Porém, nada se compara com a cena da mãe nua como a natureza, em posição fetal no vestíbulo da casa, prostrada ao lado dos animais selvagens que vão chegando vagarosamente e deitando-se ao seu lado, com olhos atônitos e perturbadores, como num quadro de Pablo Picasso, deverá entrar para a galeria da antologia cinematográfica. Deslumbra-se os horrores do subconsciente invadindo a mente perturbada de um ser humano, deixando aflorar e danificar seu estado normal e anímico. As cenas tórridas de sexo explícito se confundem com o estado desolador de um metabolismo que flutua no cérebro humano como algo irracional, tal qual os animais que circulam e invadem o universo do casal, refugiados do interior da floresta, bem como o amor doentio entre duas pessoas, relembram pela ousadia o clássico japonês Império dos Sentidos (1976), de Nagisa Oshima. Mas as cenas de mutilação do órgão genital da mulher e da perfuração da perna do homem, cruel e sangrenta, nos remete para as lembranças e tormentas de grandiloquência frenética da escola exuberante de David Linch, como nos filmes Veludo Azul (1986) e Império dos Sonhos (2006).

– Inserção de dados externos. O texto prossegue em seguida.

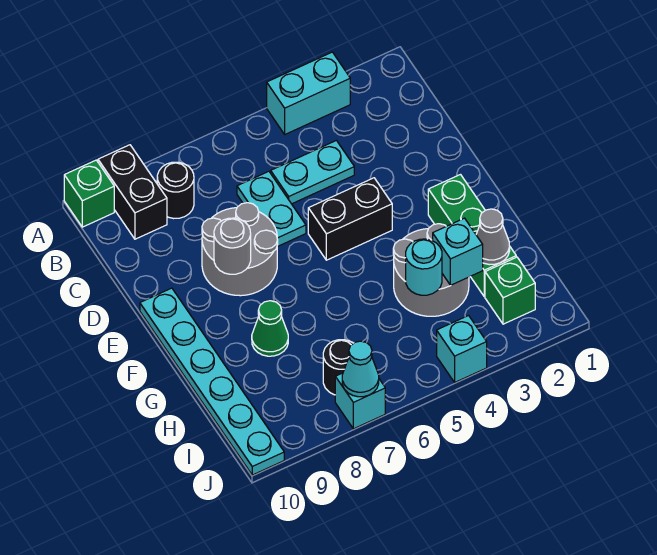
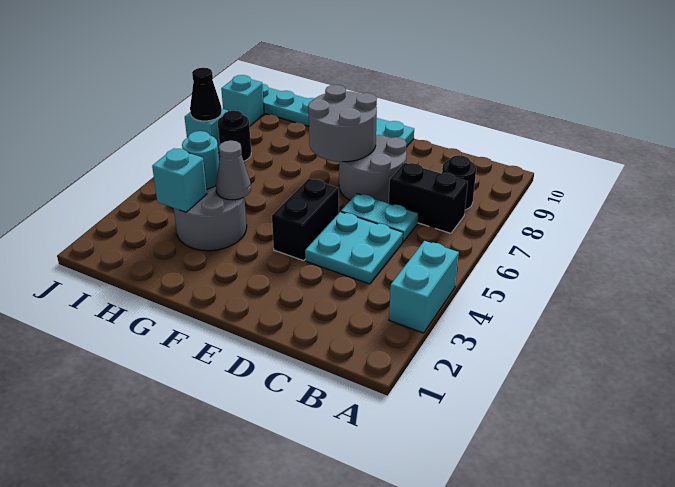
black brick A9:B9 level 1 -> black brick B7:C7 level 1
green brick A10 level 1 -> none
cyan plate C4:C5 level 1 -> cyan plate C4:D5 level 1
grey round brick E8 level 2 -> grey round brick E7:F8 level 2
green brick F2:H2 level 1 -> none
green cone G8 level 1 -> none
grey cone H2 level 2 -> grey cone G4 level 2
green brick I2 level 1 -> none
cyan brick J4 level 1 -> cyan brick J9 level 1
cyan cone J7 level 2 -> black cone J7 level 2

O diretor confessa que ao dirigir Anticristo passava por uma depressão profunda e realizar este tipo de filme era uma prova de que podia e ainda estava vivo, pois não conseguia trabalhar e assim superou sua crise como se fosse um tipo de terapia. A lucidez de von Trier se insere e passeia mansamente pela loucura e os devaneios do infinito da alma e da razão provinda do cérebro em ebulição. Ninguém fica sem opinião sobre seus filmes. Pode-se detestar ou adorar Anticristo, porém não passará incólume, pois o ódio e a raiva estão bem próximos da fronteira do amor e da paixão, que nutrem os aficionados cinéfilos pela obra deste consagrado diretor, que desafia boa parte de críticos e cineastas que dizem e proclamam a decadência e a finitide do cinema. Esta película é fruto da inteligência de um grande mestre e assistir com isenção é quase que uma obrigação para os apreciadores da inovação e o mergulho no âmago de um filme que não se rende ao convencionalismo.

Acusado de misogia, dascabe tal afirmação equivocada, pois na verdade a ideia proposta no filme é o degradante sofrimento humano, bem caracterizado em sua homenagem nos créditos ao diretor russo falecido Andrei Tarkovsky, autor do estupendo O Sacrifício, que remonta e nos coloca toda a dor e o dilaceramento de uma pessoa próxima à morte.

Ao chegar no epílogo, parece que o diretor se trairá e o final será convencional, mas somente um von Trier para provocar ainda mais a bela paisagem bucólica, com criaturas brotadas das trevas, vêm desafiar o obscurantismo dos privados da luz divina e obcecados pela morte, num final digno esperado de um mestre. Solta-se o fôlego somente quando todas as luzes iluminam a tela, afastando definitivamente mais surpresas. Agora os espectadores que soltaram alguns gritos e sussurros na plateia- parafraseando o inesquecível Ingmar Bergman- já podem se tranquilizar.